Transcribed page contents:

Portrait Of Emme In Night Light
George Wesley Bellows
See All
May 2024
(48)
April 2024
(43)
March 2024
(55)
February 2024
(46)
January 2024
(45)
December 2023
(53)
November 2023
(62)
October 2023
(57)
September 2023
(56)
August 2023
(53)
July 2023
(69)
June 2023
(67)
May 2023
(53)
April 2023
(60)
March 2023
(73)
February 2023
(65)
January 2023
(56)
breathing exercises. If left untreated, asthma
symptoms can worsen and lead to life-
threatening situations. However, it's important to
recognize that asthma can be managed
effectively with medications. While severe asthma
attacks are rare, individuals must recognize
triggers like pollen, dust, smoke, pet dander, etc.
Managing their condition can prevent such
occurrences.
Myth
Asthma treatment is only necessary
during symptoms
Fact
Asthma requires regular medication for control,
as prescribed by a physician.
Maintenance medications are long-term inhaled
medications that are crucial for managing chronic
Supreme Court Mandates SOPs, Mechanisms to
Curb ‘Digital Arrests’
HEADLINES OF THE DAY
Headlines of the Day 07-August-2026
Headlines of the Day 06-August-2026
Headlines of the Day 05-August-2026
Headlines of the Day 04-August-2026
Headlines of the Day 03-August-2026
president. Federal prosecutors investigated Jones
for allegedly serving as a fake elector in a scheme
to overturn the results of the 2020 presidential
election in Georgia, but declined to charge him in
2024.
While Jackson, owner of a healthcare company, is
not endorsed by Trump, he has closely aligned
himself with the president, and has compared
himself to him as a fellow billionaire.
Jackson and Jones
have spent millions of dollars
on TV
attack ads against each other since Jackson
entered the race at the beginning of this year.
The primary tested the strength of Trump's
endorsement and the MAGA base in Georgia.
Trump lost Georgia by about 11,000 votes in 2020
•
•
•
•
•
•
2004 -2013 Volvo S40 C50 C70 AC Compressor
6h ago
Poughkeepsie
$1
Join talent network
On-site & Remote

▸ **EXERCISE AIM**:
Note every line above where the string "with" shows up, and copy those lines.

▸ **EXERCISE OUTPUT**:
effectively with medications. While severe asthma
himself with the president, and has compared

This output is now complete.